Returns an instance file descriptor that you can use to mmap() your BARs into userspace for direct access.
inject_irq()
#define PCIEM_IOCTL_INJECT_IRQ _IOW(PCIEM_IOCTL_MAGIC, 15, struct pciem_irq_inject)
Issue this to inject an interrupt (After your shim completes some work, for instance).
It takes the pciem_irq_inject struct as param:
vector: Which MSI/MSI-X vector to fire. If you’ve got MSI configured for 4 vectors, valid values are 0-3.
dma()
#define PCIEM_IOCTL_DMA _IOWR(PCIEM_IOCTL_MAGIC, 16, struct pciem_dma_op)
This lets you read from or write to guest physical addresses.
It takes the pciem_dma_op struct as param:
guest_iova: The guest physical address you want to access
user_addr: Your userspace buffer address
length: How many bytes to transfer
flags: Either PCIEM_DMA_FLAG_READ or PCIEM_DMA_FLAG_WRITE
This is IOMMU-aware so, in case your system has one; the translations get handled by PCIem.
dma_atomic()
#define PCIEM_IOCTL_DMA_ATOMIC _IOWR(PCIEM_IOCTL_MAGIC, 17, struct pciem_dma_atomic)
It takes the pciem_dma_atomic struct as param:
guest_iova: Target address in guest memory
op_type: What atomic operation (Ex. PCIEM_ATOMIC_CAS, PCIEM_ATOMIC_FETCH_ADD…)

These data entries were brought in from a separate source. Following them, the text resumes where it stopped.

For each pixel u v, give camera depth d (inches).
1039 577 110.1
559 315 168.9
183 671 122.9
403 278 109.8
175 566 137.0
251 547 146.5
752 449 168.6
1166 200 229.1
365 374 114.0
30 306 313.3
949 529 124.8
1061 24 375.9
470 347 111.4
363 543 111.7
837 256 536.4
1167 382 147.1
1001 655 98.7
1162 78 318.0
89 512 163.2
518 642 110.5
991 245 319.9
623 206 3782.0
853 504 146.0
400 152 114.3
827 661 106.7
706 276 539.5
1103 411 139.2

operand: The value to use for the operation
result: Where the previous value gets returned
Useful if you’re building something that needs lock-free synchronization with the guest since it implements what’s needed to do atomic operations on guest memory.
p2p()
#define PCIEM_IOCTL_P2P _IOWR(PCIEM_IOCTL_MAGIC, 18, struct pciem_p2p_op_user)
Peer-to-peer DMA between PCIe devices. Your PCIem device can directly access another physical device’s memory space.
It takes the pciem_p2p_op_user struct as param:
target_phys_addr: Physical address of the target device (Another device’s BAR, see the p2p_regions module argument!)
user_addr: Your buffer in userspace
length: How many bytes to transfer
flags: Similar to regular DMA flags
get_bar_info()
#define PCIEM_IOCTL_GET_BAR_INFO _IOWR(PCIEM_IOCTL_MAGIC, 19, struct pciem_bar_info_query)
Call this after register() if you need to know the actual physical addresses.
It takes the pciem_bar_info_query struct as param. Set the bar_index going in, and it’ll fill in:
phys_addr: The physical address where this BAR lives
size: The BAR size
flags: The BAR flags
set_watchpoint()
#define PCIEM_IOCTL_SET_WATCHPOINT _IOW(PCIEM_IOCTL_MAGIC, 20, struct pciem_watchpoint_config)
Sets up hardware watchpoints on specific BAR offsets. When the guest writes to these locations, you’ll get notified immediately via the event mechanism (Or your hand-rolled one, if you have done it).
It takes the pciem_watchpoint_config struct as param:
bar_index: Which BAR to watch
offset: Offset within the BAR
width: How many bytes (1, 2, 4, or 8)
flags: Either PCIEM_WP_FLAG_BAR_KPROBES or PCIEM_WP_FLAG_BAR_MANUAL to control how PCIem locates the BAR mapping.
set_eventfd()
#define PCIEM_IOCTL_SET_EVENTFD _IOW(PCIEM_IOCTL_MAGIC, 21, struct pciem_eventfd_config)
This sets up a userspace eventfd which gets notified whenever events arrive from PCIem.
It takes the pciem_eventfd_config struct as param:
eventfd: Your eventfd file descriptor
Once set up, the kernel will signal your eventfd whenever new events land in the ring buffer.